▶ _SELECTED TEXT_:
Is it possible to use top-down view when we train?

Question

Is it possible to use top-down view when we train?

jeje910 opened this issue 2 years ago · 2 comments

In the paper, the dataset is made with several panels include top-down view
But I couldn't find the API which brings the Top-down view from both commander & follower.

Is it right that there is no API to bring it? And if so, is it illegal to use the view while training?
Regardless.

Answer 1 · 2022-09-30T17:23:18.000Z

This is a great question; thank you for bringing it up.

In principle the Commander and Follower models are not meant to have access to the 2D RGB top down map.

▶ _JOB A_: In the thread on top-down view, what API did jeje910 say they couldn't find?
▶ _JOB B_: Continue the thread on top-down view from its last sentence.
The listing has nothing to do with the thread on top-down view.

▶ _EXTRACTED DATA_:
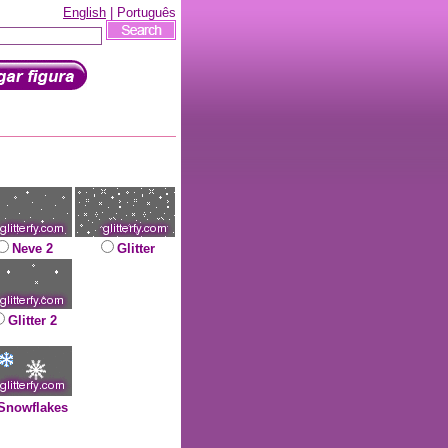
English
| Português
Neve 2
Glitter
Glitter 2
Snowflakes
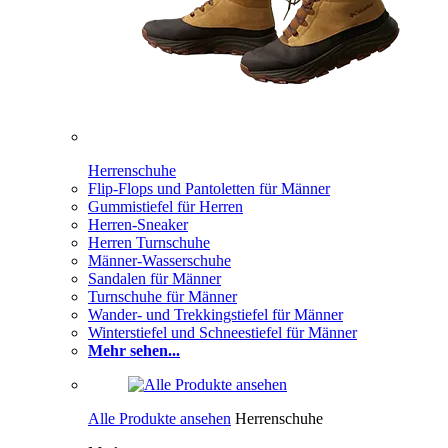
Herrenschuhe
Flip-Flops und Pantoletten für Männer
Gummistiefel für Herren
Herren-Sneaker
Herren Turnschuhe
Männer-Wasserschuhe
Sandalen für Männer
Turnschuhe für Männer
Wander- und Trekkingstiefel für Männer
Winterstiefel und Schneestiefel für Männer
Mehr sehen...
Alle Produkte ansehen
Herrenschuhe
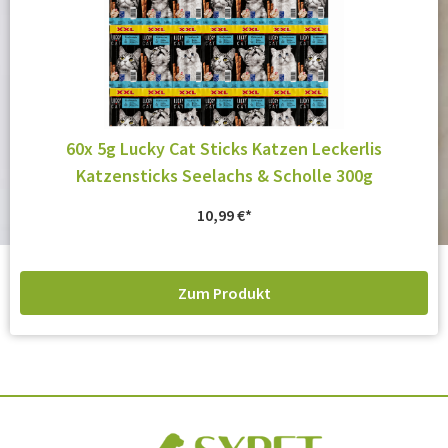
60x 5g Lucky Cat Sticks Katzen Leckerlis
Katzensticks Seelachs & Scholle 300g
10,99
€
Zum Produkt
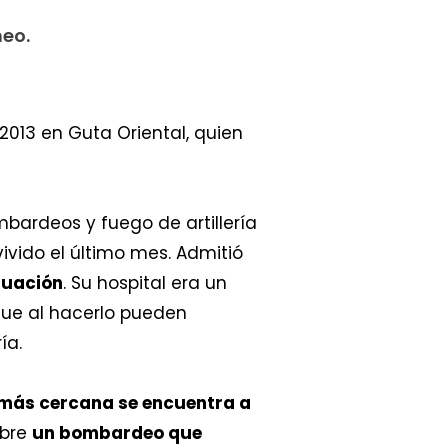
neo.
013 en Guta Oriental, quien
bardeos y fuego de artillería
ivido el último mes. Admitió
tuación
. Su hospital era un
ue al hacerlo pueden
ía.
 más cercana se encuentra a
obre
un bombardeo que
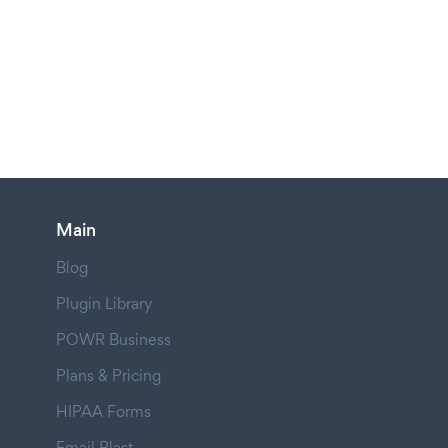
Main
Blog
Plugin Library
POWR Business
Plans & Pricing
HIPAA Forms
Email Blast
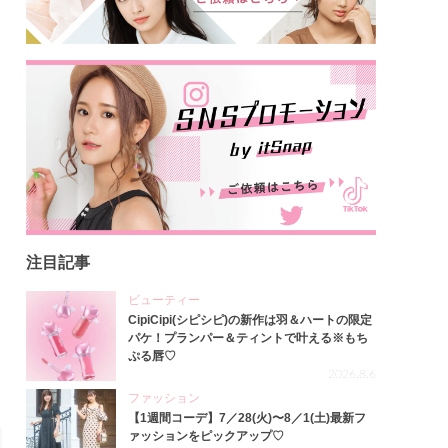
注目記事
ビューティー
CipiCipi(シピシピ)の新作は羽＆ハートの限定
パケ！プランパー＆ティントで叶える※もち
ぷる唇♡
2026.8.6
ファッション
【1週間コーデ】7／28(火)〜8／1(土)最新フ
ァッションをピックアップ♡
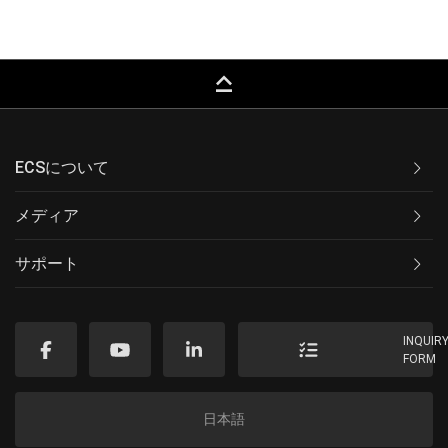
keyboard_capslock
ECSについて
メディア
サポート
INQUIR
FORM
日本語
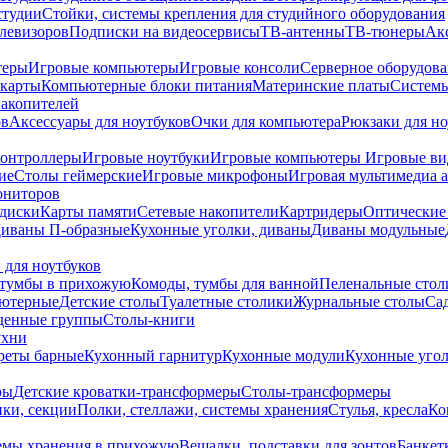
студии
Стойки, системы крепления для студийного оборудования
елевизоров
Подписки на видеосервисы
ТВ-антенны
ТВ-тюнеры
Ак
теры
Игровые компьютеры
Игровые консоли
Серверное оборудов
карты
Компьютерные блоки питания
Материнские платы
Системы
накопителей
ов
Аксессуары для ноутбуков
Очки для компьютера
Рюкзаки для но
контроллеры
Игровые ноутбуки
Игровые компьютеры
Игровые ви
ие
Столы геймерские
Игровые микрофоны
Игровая мультимедиа 
ониторов
диски
Карты памяти
Сетевые накопители
Картридеры
Оптические
иваны П-образные
Кухонные уголки, диваны
Диваны модульные
 для ноутбуков
тумбы в прихожую
Комоды, тумбы для ванной
Пеленальные стол
ьютерные
Детские столы
Туалетные столики
Журнальные столы
Са
денные группы
Столы-книги
ухни
уреты барные
Кухонный гарнитур
Кухонные модули
Кухонные угол
ры
Детские кроватки-трансформеры
Столы-трансформеры
ки, секции
Полки, стеллажи, системы хранения
Стулья, кресла
Ко
емы хранения в прихожую
Вешалки, подставки для зонтов
Банкет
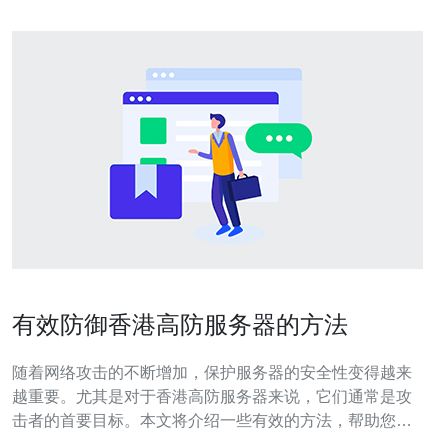
有效防御香港高防服务器的方法
随着网络攻击的不断增加，保护服务器的安全性变得越来
越重要。尤其是对于香港高防服务器来说，它们通常是攻
击者的首要目标。本文将介绍一些有效的方法，帮助您保
护您的香港高防服务器。 首先，加强员工的网络安全意识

▶ _EXPECTED ANSWER A_: The API that brings the top-down view from both the commander and the follower.

▶ _EXPECTED ANSWER B_:
That said, human players were able to see the map during data collection, so there's a reasonable argument to be made that models may need it to ground some referential expressions. I think, given that, if you want to use top down maps "Go for it" just in any subsequent write-up about the modeling you'd want to talk about why. I'll see if I can dig up the code to generate the top down 2D images, but in the meantime I know I developed it from the responses in this thread:

allenai/ai2thor#124

You can add some loops to clear out (delete) scene objects that are movable if you want to get something close to the "empty" looking topdown 2D images used during TEACh data collection.

Hope this helps!

Answer 2 · 2022-10-02T14:38:07.000Z

Thank you for your wonderful help!
It was exactly what I was wondered and now totally understand what you want to say. I'll try to work on it

Once again thank you for your kind reply!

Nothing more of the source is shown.